狐九瑟立刻抬起清澈无辜的眼眸,连连喊冤:“绝无此事!绝无此事!皆是那班神仙胡言乱语!龙三殿下虽长得斯斯文文,然本上仙见过的美男如过江之鲫,怎会看得上他?!绝无可能!绝无可能呐!”
狐娘又气道:“她竟然还夸龙三殿下天上有地下无……老娘是这么教你的么?嗯?!龙自然天上才有,地下的那是蚯蚓!你个死丫头居然拿龙三殿下和蚯蚓比!”
狐九瑟探出脑袋不满地嘟哝:“爹爹说蚯蚓又名地龙。”
狐娘脸色如大寒之霜,狠狠地瞪了她一眼,“还敢狡辩!”
狐九瑟忙闭了嘴,灰溜溜地往花不迟怀中钻了钻。
花不迟默然,眼前晃过一条黑不溜秋疑似爬虫类物体,又将龙三殿下温文的笑脸与那物体比了比,嘴角不由一抽。沉默良久,才抬眸对狐娘说道:“干娘,这其中怕是有什么误会,不妨让瑟瑟解释清楚,也省得干娘白白动了肝火。”
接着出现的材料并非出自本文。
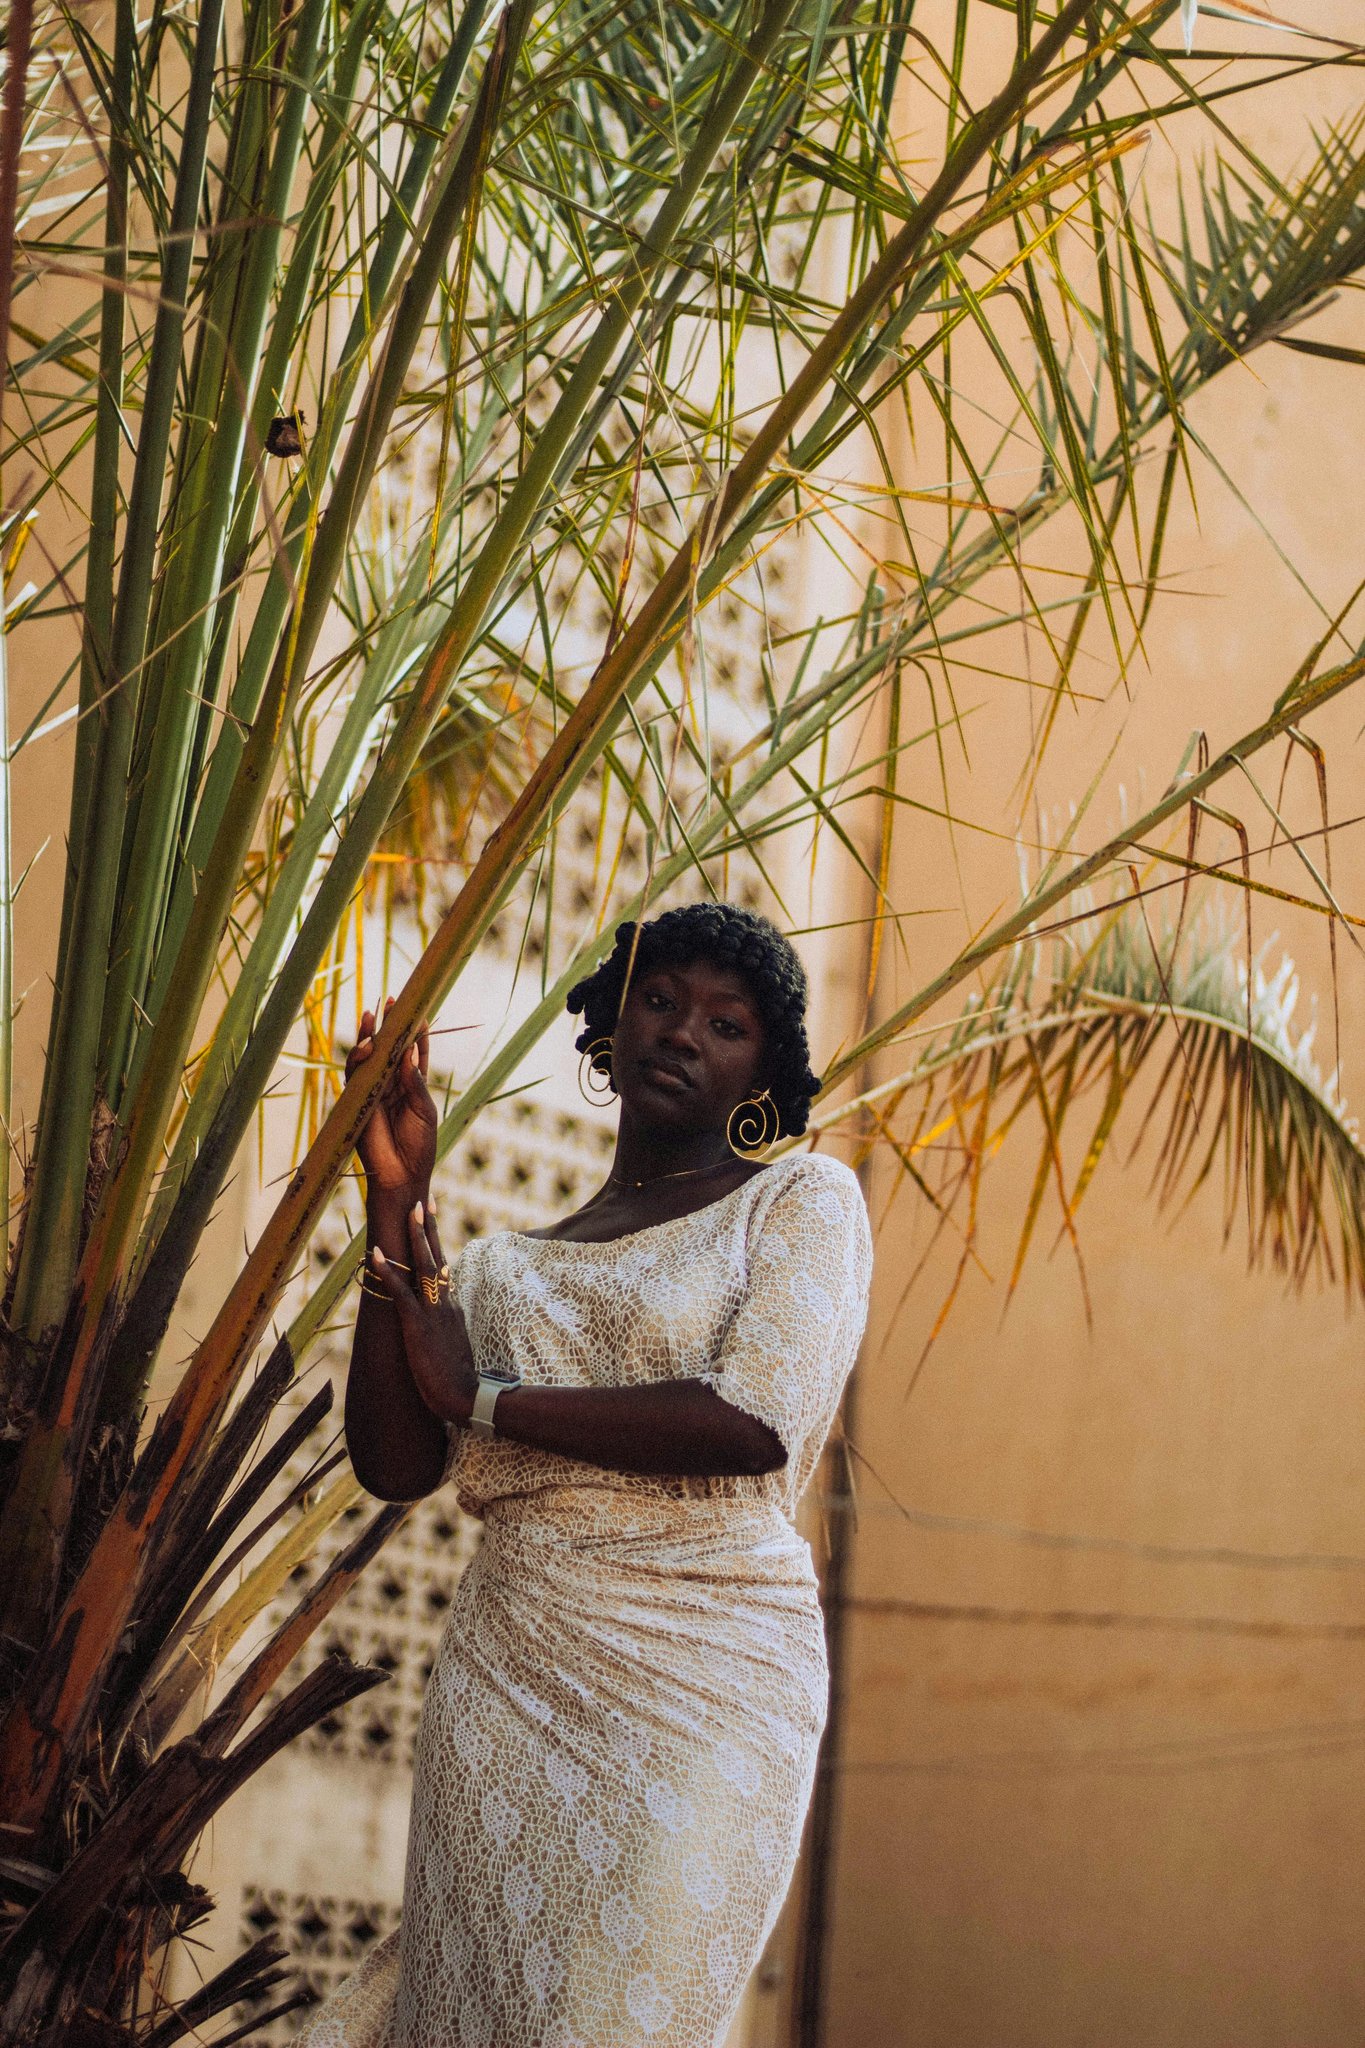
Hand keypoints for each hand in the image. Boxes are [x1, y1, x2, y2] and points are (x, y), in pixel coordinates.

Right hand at [347, 999, 437, 1197]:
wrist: (401, 1177)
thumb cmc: (419, 1146)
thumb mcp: (423, 1110)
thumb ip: (414, 1082)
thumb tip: (409, 1052)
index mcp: (412, 1086)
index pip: (414, 1052)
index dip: (415, 1032)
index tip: (419, 1011)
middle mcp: (391, 1085)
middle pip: (389, 1049)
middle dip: (390, 1026)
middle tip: (392, 1001)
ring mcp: (372, 1092)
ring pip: (368, 1058)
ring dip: (371, 1037)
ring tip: (374, 1017)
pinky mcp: (357, 1102)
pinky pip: (355, 1076)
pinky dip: (360, 1059)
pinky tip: (369, 1046)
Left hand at [369, 1203, 476, 1426]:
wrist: (466, 1397)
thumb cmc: (459, 1382)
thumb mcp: (454, 1350)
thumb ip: (448, 1333)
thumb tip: (444, 1327)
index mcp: (452, 1308)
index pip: (444, 1269)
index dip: (437, 1245)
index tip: (432, 1222)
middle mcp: (445, 1303)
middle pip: (438, 1257)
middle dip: (430, 1228)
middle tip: (424, 1200)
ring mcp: (433, 1312)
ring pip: (425, 1265)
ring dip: (416, 1236)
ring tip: (410, 1209)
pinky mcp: (417, 1324)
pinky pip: (400, 1291)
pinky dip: (387, 1270)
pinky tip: (374, 1253)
狐娘杏眼圆瞪,气哼哼道:“罢了罢了!看在不迟的份上,老娘便听你解释解释。”
狐九瑟大喜过望,一溜烟自花不迟怀中蹿下,捻诀幻回了人形。即刻将这事的过往来来回回讲了三遍,且多次重点突出主谓动宾,再三强调实乃龙三殿下搂了她细软的腰肢,而非她调戏良家妇男。
总而言之言而总之,若非要说谁有错,那第一个便是要怪狐娘,因今日这套裙装乃狐娘施法幻出,世间若有娘亲不知晓自家女儿身量的,便也就狐娘一人了。
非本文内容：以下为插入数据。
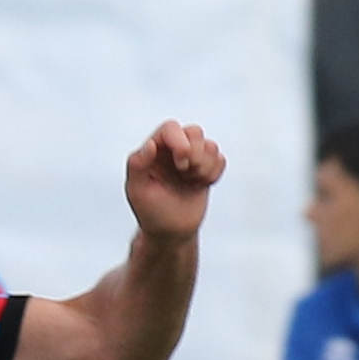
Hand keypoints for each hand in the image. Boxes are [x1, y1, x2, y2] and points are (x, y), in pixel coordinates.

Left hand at [123, 119, 223, 243]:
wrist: (171, 231)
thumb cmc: (150, 212)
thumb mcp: (137, 191)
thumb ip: (137, 165)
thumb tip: (150, 145)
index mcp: (153, 151)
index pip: (170, 128)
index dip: (179, 139)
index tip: (181, 161)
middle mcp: (172, 150)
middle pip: (194, 131)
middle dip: (195, 153)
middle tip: (186, 172)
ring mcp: (191, 158)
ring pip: (210, 145)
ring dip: (204, 165)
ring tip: (192, 181)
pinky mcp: (206, 168)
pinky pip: (220, 158)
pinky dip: (215, 172)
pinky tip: (202, 184)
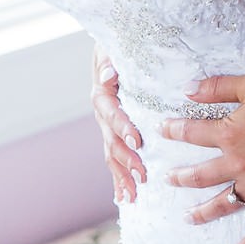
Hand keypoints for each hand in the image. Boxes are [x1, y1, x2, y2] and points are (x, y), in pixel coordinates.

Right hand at [91, 47, 144, 202]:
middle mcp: (102, 114)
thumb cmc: (118, 46)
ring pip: (111, 154)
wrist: (114, 50)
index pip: (111, 113)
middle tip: (142, 175)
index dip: (122, 127)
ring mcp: (107, 126)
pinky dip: (118, 179)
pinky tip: (124, 198)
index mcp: (102, 94)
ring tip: (133, 196)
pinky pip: (115, 158)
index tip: (137, 141)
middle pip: (111, 140)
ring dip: (121, 175)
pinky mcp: (114, 134)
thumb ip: (108, 61)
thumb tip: (107, 76)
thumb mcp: (111, 48)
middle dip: (126, 159)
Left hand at [163, 71, 244, 243]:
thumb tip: (187, 89)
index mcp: (231, 134)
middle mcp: (240, 163)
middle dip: (181, 177)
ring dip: (204, 212)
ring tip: (189, 218)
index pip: (193, 133)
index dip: (175, 130)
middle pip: (201, 175)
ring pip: (224, 203)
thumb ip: (217, 87)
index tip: (162, 130)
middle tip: (168, 180)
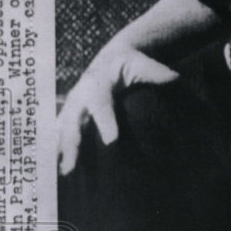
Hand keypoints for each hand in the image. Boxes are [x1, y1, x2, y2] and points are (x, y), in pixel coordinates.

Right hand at [58, 46, 177, 174]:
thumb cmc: (130, 63)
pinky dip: (56, 149)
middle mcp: (81, 94)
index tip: (111, 141)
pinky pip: (60, 132)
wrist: (112, 58)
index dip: (105, 121)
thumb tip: (174, 79)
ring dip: (59, 151)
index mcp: (98, 82)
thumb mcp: (142, 64)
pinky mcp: (70, 113)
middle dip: (72, 143)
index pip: (101, 103)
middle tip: (73, 166)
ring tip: (62, 172)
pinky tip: (56, 168)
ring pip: (62, 129)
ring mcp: (73, 105)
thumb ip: (156, 73)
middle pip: (74, 121)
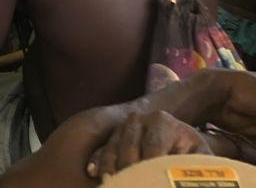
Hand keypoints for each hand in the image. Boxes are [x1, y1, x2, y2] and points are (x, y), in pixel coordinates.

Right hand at [86, 110, 209, 180]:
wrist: (180, 142)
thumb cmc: (192, 153)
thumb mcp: (201, 156)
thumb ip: (196, 165)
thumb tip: (186, 179)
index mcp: (163, 121)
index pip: (153, 146)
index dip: (152, 167)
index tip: (154, 182)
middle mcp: (139, 120)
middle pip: (129, 148)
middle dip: (131, 171)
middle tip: (132, 185)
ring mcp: (122, 127)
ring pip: (112, 151)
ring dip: (113, 171)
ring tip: (118, 184)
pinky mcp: (111, 138)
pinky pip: (101, 153)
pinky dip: (101, 167)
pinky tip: (102, 179)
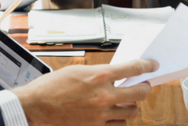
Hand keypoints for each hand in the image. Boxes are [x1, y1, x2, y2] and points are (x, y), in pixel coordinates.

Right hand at [13, 59, 157, 125]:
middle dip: (145, 88)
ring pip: (131, 112)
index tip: (152, 65)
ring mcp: (101, 114)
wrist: (35, 107)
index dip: (147, 66)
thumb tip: (115, 75)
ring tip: (128, 101)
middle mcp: (104, 96)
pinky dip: (120, 120)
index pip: (133, 68)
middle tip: (144, 85)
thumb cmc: (51, 87)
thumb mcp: (77, 71)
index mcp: (99, 76)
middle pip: (139, 93)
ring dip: (132, 105)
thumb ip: (99, 73)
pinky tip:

狐九瑟一番话,动之以情晓之以理,直直讲得口干舌燥方才停口。
狐娘默不作声半晌,收起长鞭睨了她一眼,一脸悲怆地下了结论:“怪我,的确怪我。怪我将女儿生得这般丑陋模样,怪我将女儿教得品行不端,毫无魅力……怪我怪我怪我……我愧对相公,愧对列祖列宗……”
感慨罢转身往回走去,背影凄凄凉凉。
那厢狐九瑟早已被花不迟箍住了双臂,紧捂住了嘴,只怒瞪着眼眸,口中发出不甘的唔唔声,眼中利剑嗖嗖朝狐娘的背影飞去。
待狐娘的身形消失在眼前,花不迟方才松了手。
狐九瑟气得上蹿下跳,最后蹲在一旁一片一片地揪着树叶,回眸可怜兮兮地望了花不迟一眼,含着泪道:“小花狐狸,娘亲太过分了!”
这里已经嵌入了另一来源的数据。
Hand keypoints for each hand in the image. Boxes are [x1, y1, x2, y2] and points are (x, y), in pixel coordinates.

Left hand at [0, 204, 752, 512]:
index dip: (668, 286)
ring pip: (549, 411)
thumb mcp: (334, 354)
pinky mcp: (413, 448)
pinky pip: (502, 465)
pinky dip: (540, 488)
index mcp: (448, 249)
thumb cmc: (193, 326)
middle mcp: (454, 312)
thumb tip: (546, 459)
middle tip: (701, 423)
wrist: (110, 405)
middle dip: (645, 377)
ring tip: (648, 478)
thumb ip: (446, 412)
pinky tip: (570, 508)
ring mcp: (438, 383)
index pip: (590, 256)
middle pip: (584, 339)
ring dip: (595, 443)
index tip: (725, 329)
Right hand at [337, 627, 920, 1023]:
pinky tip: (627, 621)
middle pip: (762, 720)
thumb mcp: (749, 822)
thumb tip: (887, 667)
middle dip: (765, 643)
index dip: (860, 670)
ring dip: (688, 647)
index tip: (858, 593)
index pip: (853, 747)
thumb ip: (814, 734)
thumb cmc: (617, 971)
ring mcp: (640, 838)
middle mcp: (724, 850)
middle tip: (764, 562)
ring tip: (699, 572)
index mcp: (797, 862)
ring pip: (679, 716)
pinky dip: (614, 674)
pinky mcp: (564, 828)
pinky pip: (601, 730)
花不迟拂了拂袖口,慢条斯理道:“唔,其实干娘说的有七分在理。”
狐九瑟恨恨地揪着嫩草,转回头嘀嘀咕咕:“就知道这花狐狸和娘亲一个鼻孔出气,天晓得这花狐狸是不是娘亲在外的私生子,改日找太上老君借个前尘后世镜瞧瞧才好!”